**What you will do**
Examine each line of the data, and copy the ones containing "lines".

(Stored items from a collection)

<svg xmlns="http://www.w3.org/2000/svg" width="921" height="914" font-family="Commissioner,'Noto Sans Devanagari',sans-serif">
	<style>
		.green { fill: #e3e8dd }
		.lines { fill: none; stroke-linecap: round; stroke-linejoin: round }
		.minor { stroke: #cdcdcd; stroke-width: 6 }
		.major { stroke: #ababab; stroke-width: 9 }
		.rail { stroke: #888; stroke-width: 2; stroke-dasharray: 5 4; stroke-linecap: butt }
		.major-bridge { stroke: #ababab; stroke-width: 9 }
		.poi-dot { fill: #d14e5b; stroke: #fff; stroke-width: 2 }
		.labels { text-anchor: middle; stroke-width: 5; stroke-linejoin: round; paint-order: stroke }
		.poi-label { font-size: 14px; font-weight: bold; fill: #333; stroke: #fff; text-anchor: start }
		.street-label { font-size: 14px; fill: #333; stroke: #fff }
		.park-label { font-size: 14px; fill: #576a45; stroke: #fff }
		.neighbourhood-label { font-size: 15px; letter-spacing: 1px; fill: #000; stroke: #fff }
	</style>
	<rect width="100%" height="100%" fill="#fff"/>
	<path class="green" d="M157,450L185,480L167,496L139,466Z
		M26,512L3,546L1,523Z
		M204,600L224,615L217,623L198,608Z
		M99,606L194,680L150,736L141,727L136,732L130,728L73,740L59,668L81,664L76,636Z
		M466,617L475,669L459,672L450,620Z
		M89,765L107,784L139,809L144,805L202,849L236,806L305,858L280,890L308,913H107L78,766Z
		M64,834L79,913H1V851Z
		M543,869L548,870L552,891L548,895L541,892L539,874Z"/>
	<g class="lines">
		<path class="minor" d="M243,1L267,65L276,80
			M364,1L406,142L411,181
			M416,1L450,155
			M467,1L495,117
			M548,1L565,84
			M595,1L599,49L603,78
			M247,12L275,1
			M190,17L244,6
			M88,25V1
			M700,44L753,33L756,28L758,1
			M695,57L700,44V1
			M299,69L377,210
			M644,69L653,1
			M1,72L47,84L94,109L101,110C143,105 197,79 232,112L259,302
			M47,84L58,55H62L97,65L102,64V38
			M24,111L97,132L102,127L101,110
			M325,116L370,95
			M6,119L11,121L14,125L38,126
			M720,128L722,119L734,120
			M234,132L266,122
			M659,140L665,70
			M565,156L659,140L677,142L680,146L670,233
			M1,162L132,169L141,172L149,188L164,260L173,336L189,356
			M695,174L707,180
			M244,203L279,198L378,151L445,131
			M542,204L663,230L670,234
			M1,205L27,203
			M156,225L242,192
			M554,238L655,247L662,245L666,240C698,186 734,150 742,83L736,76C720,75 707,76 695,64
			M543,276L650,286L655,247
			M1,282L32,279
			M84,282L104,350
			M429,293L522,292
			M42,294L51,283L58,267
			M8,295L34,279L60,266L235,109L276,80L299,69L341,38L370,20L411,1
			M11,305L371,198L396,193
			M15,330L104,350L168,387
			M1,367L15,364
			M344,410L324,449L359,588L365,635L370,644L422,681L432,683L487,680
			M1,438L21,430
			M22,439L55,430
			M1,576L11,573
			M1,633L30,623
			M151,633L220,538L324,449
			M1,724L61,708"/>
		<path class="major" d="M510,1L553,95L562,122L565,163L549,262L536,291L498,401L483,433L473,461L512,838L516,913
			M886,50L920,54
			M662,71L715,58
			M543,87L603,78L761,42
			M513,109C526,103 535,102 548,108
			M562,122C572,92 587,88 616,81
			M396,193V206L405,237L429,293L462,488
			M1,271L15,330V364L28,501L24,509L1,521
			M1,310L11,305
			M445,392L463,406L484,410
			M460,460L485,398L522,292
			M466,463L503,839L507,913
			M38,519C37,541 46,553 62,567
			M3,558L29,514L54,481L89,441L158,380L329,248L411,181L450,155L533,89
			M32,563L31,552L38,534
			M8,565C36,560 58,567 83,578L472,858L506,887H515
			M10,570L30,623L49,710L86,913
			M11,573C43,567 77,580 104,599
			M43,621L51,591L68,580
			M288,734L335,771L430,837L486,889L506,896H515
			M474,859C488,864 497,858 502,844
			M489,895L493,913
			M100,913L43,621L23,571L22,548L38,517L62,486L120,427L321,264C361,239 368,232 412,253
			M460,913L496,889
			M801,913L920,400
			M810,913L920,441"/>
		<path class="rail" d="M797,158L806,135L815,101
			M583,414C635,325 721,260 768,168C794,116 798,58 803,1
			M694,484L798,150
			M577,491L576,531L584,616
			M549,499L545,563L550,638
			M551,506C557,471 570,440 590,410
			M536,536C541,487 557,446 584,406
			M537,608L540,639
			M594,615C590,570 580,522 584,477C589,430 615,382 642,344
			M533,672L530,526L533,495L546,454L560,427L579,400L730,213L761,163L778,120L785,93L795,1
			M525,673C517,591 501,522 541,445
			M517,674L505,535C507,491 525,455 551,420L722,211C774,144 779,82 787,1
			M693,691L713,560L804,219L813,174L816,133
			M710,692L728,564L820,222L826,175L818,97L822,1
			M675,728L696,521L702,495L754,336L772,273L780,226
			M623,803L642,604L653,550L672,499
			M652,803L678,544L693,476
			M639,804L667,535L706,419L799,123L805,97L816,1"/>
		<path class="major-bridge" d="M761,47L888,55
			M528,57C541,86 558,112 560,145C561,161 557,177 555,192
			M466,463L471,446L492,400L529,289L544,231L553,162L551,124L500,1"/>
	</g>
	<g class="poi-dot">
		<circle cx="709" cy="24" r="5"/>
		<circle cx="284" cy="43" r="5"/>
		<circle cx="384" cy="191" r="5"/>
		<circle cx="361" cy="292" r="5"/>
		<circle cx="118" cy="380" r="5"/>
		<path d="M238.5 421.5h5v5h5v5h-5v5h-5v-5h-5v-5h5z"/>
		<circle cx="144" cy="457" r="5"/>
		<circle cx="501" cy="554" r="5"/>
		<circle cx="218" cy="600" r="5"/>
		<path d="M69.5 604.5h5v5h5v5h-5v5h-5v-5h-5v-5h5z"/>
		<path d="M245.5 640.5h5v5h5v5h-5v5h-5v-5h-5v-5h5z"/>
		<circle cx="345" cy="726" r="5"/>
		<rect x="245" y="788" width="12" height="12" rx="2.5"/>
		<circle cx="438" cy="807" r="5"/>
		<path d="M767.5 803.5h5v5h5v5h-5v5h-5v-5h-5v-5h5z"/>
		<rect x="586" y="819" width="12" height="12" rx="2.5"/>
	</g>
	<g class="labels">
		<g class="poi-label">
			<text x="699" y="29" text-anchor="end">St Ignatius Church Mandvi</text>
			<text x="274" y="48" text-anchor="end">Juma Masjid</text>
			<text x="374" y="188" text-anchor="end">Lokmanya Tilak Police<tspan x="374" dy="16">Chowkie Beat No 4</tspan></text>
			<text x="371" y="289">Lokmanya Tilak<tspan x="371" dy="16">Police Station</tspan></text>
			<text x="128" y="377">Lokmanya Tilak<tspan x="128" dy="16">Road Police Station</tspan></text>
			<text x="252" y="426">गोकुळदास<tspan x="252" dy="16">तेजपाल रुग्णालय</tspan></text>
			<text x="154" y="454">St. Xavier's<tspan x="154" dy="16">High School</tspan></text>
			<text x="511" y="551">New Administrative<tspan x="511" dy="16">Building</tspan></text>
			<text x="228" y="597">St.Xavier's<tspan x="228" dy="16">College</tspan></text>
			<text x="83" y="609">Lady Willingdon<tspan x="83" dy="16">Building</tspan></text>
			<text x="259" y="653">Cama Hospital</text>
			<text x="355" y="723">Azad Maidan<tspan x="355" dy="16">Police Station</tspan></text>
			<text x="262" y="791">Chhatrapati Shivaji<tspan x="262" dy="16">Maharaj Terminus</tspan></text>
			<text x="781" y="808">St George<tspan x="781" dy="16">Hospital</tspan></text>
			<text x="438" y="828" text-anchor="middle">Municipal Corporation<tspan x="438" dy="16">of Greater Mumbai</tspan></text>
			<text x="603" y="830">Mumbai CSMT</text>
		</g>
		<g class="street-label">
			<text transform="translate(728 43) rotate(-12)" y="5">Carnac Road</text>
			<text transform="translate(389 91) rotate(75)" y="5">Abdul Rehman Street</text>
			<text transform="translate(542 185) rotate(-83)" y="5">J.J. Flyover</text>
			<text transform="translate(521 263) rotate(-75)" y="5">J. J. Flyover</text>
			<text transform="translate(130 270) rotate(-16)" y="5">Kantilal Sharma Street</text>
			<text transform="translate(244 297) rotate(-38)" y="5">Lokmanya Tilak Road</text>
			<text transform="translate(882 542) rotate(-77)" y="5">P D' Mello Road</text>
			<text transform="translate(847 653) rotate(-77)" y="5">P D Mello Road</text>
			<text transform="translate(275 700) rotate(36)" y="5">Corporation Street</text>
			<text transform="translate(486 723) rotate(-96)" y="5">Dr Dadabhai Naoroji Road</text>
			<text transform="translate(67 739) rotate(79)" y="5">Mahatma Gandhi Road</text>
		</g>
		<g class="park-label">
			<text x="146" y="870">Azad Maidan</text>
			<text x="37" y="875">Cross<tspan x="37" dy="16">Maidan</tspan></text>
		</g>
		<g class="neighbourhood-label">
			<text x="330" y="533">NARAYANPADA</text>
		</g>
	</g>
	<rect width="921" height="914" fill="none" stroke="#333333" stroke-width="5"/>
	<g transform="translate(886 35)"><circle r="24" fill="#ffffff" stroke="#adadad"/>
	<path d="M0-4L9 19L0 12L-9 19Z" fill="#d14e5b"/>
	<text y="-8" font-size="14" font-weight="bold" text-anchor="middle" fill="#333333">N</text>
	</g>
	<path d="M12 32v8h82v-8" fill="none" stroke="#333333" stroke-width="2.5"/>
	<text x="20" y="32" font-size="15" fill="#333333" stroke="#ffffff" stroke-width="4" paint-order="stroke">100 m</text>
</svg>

**Answer space**
		.lines { fill: none; stroke-linecap: round; stroke-linejoin: round }
	<g class="lines">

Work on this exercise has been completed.